WHAT TO PRODUCE:
In all of the records below, change "common name" to "vernacular name" and keep every other line the same.

● ● ● ● ● ● ●

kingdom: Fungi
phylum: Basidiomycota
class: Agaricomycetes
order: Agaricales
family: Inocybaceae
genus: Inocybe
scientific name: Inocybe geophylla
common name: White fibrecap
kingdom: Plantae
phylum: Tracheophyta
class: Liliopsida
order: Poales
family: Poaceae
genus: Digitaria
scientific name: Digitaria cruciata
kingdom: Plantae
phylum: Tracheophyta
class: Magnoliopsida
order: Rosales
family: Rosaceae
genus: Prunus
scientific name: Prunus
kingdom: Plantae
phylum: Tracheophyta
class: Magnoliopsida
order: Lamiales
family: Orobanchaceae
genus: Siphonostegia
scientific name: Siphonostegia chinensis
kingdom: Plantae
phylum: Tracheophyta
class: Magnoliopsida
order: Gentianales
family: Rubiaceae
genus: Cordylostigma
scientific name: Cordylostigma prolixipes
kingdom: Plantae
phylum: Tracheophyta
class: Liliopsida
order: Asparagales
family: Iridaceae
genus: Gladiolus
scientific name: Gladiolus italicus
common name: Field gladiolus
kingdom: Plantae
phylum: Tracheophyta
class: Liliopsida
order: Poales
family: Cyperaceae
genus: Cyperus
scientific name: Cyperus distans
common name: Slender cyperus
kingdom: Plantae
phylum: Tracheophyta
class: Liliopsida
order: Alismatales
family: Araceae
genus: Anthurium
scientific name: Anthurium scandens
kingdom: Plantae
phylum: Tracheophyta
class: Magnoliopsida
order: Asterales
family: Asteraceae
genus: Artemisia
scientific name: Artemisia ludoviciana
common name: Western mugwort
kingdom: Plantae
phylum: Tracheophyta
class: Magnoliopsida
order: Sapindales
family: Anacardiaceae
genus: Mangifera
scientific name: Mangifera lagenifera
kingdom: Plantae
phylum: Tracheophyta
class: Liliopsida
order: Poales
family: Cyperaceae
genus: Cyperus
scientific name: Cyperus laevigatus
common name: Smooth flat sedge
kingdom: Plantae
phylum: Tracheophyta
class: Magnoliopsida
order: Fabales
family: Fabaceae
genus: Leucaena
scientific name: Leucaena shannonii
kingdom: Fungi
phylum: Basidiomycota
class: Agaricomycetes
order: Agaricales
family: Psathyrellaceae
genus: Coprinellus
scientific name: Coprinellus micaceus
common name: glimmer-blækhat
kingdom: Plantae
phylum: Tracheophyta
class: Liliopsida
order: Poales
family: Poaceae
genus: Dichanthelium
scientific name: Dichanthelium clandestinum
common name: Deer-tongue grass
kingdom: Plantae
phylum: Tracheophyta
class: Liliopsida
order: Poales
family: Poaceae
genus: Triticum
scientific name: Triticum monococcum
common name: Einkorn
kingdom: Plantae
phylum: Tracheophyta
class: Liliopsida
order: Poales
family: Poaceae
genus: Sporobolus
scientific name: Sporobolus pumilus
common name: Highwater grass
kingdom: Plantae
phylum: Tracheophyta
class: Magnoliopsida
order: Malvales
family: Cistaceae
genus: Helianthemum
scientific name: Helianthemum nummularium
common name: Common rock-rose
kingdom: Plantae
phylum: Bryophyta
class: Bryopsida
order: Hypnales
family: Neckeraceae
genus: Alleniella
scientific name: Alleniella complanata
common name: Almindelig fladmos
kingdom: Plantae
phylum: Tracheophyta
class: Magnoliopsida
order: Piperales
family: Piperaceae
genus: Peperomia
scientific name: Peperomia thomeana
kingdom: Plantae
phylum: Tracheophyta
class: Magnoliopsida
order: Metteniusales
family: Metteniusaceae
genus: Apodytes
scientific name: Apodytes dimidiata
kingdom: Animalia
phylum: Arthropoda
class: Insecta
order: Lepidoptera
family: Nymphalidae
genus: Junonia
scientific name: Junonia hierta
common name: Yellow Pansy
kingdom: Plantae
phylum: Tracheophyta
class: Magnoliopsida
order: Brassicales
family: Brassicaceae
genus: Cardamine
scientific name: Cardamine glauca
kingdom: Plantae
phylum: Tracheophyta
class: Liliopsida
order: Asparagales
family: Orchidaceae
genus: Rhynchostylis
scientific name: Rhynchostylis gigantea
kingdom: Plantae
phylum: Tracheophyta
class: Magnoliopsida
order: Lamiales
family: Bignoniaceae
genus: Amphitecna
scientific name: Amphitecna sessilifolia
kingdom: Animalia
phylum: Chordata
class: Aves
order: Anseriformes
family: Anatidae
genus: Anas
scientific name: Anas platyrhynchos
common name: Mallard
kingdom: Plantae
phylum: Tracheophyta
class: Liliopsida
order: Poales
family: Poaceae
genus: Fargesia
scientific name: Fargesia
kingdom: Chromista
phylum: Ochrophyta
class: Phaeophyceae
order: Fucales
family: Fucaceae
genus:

● ● ● ● ● ● ●

EXERCISE OUTPUT:
kingdom: Fungi
phylum: Basidiomycota
class: Agaricomycetes
order: Agaricales
family: Inocybaceae
genus: Inocybe
scientific name: Inocybe geophylla
vernacular name: White fibrecap
kingdom: Plantae
phylum: Tracheophyta
class: Liliopsida
order: Poales
family: Poaceae
genus: Digitaria
scientific name: Digitaria cruciata
kingdom: Plantae
phylum: Tracheophyta
class: Magnoliopsida
order: Rosales
family: Rosaceae
genus: Prunus
scientific name: Prunus
kingdom: Plantae
phylum: Tracheophyta
class: Magnoliopsida
order: Lamiales
family: Orobanchaceae
genus: Siphonostegia
scientific name: Siphonostegia chinensis
kingdom: Plantae
phylum: Tracheophyta
class: Magnoliopsida
order: Gentianales
family: Rubiaceae
genus: Cordylostigma
scientific name: Cordylostigma prolixipes
kingdom: Plantae
phylum: Tracheophyta
class: Liliopsida
order: Asparagales
family: Iridaceae
genus: Gladiolus
scientific name: Gladiolus italicus
vernacular name: Field gladiolus
kingdom: Plantae
phylum: Tracheophyta
class: Liliopsida
order: Poales
family: Cyperaceae
genus: Cyperus
scientific name: Cyperus distans
vernacular name: Slender cyperus
kingdom: Plantae
phylum: Tracheophyta
class: Liliopsida
order: Alismatales
family: Araceae
genus: Anthurium
scientific name: Anthurium scandens
kingdom: Plantae
phylum: Tracheophyta
class: Magnoliopsida
order: Asterales
family: Asteraceae
genus: Artemisia
scientific name: Artemisia ludoviciana
vernacular name: Western mugwort
kingdom: Plantae
phylum: Tracheophyta
class: Magnoliopsida
order: Sapindales
family: Anacardiaceae
genus: Mangifera
scientific name: Mangifera lagenifera
kingdom: Plantae
phylum: Tracheophyta
class: Liliopsida
order: Poales
family: Cyperaceae
genus: Cyperus
scientific name: Cyperus laevigatus
vernacular name: Smooth flat sedge
kingdom: Plantae
phylum: Tracheophyta
class: Magnoliopsida
order: Fabales
family: Fabaceae
genus: Leucaena
scientific name: Leucaena shannonii
kingdom: Fungi
phylum: Basidiomycota
class: Agaricomycetes
order: Agaricales
family: Psathyrellaceae
genus: Coprinellus
scientific name: Coprinellus micaceus
vernacular name: glimmer-blækhat
kingdom: Plantae
phylum: Tracheophyta
class: Liliopsida
order: Poales
family: Poaceae
genus: Dichanthelium
scientific name: Dichanthelium clandestinum
vernacular name: Deer-tongue grass
kingdom: Plantae
phylum: Tracheophyta
class: Liliopsida
order: Poales
family: Poaceae
genus: Triticum
scientific name: Triticum monococcum
vernacular name: Einkorn
kingdom: Plantae
phylum: Tracheophyta
class: Liliopsida
order: Poales
family: Poaceae
genus: Sporobolus
scientific name: Sporobolus pumilus
vernacular name: Highwater grass
kingdom: Plantae
phylum: Tracheophyta
class: Magnoliopsida
order: Malvales
family: Cistaceae
genus: Helianthemum
scientific name: Helianthemum nummularium
vernacular name: Common rock-rose
kingdom: Plantae
phylum: Bryophyta
class: Bryopsida
order: Hypnales
family: Neckeraceae
genus: Alleniella
scientific name: Alleniella complanata
vernacular name: Almindelig fladmos
kingdom: Plantae
phylum: Tracheophyta
class: Magnoliopsida
order: Piperales
family: Piperaceae
genus: Peperomia
scientific name: Peperomia thomeana
kingdom: Plantae
phylum: Tracheophyta
class: Magnoliopsida
order: Metteniusales
family: Metteniusaceae
genus: Apodytes
scientific name: Apodytes dimidiata
kingdom: Animalia
phylum: Arthropoda
class: Insecta
order: Lepidoptera
family: Nymphalidae
genus: Junonia
scientific name: Junonia hierta
vernacular name: Yellow Pansy
kingdom: Plantae
phylum: Tracheophyta
class: Magnoliopsida
order: Brassicales
family: Brassicaceae
genus: Cardamine
scientific name: Cardamine glauca
kingdom: Plantae
phylum: Tracheophyta
class: Liliopsida
order: Asparagales
family: Orchidaceae
genus: Rhynchostylis
scientific name: Rhynchostylis gigantea
kingdom: Plantae
phylum: Tracheophyta
class: Magnoliopsida
order: Lamiales
family: Bignoniaceae
genus: Amphitecna
scientific name: Amphitecna sessilifolia
kingdom: Animalia
phylum: Chordata
class: Aves
order: Anseriformes
family: Anatidae
genus: Anas
scientific name: Anas platyrhynchos
vernacular name: Mallard
kingdom: Plantae
phylum: Tracheophyta
class: Liliopsida
order: Poales
family: Poaceae
genus: Fargesia
scientific name: Fargesia
kingdom: Chromista
phylum: Ochrophyta
class: Phaeophyceae
order: Fucales
family: Fucaceae
genus:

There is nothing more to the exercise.